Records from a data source
══════
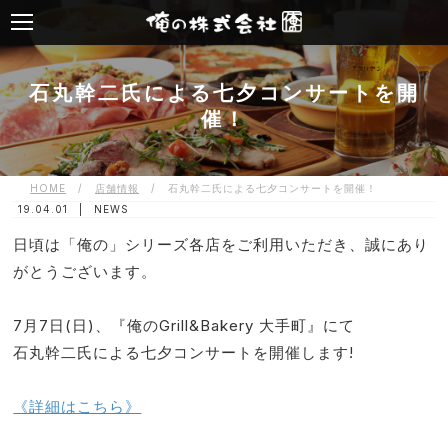
石丸幹二氏による七夕コンサートを開
催！
HOME
/
店舗情報
/
石丸幹二氏による七夕コンサートを開催！
19.04.01 |
NEWS
日頃は「俺の」シリーズ各店をご利用いただき、誠にあり
がとうございます。
7月7日(日)、『俺のGrill&Bakery 大手町』にて
石丸幹二氏による七夕コンサートを開催します!
《詳細はこちら》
══════
Work order
The records above are to be transcribed exactly, with every picture left out.

Written response
石丸幹二氏による七夕コンサートを開
催！
HOME
/
店舗情報
/
石丸幹二氏による七夕コンサートを開催！
19.04.01 |
NEWS
日頃は「俺の」シリーズ各店をご利用いただき、誠にあり
がとうございます。
7月7日(日)、『俺のGrill&Bakery 大手町』にて
石丸幹二氏による七夕コンサートを開催します!
《詳細はこちら》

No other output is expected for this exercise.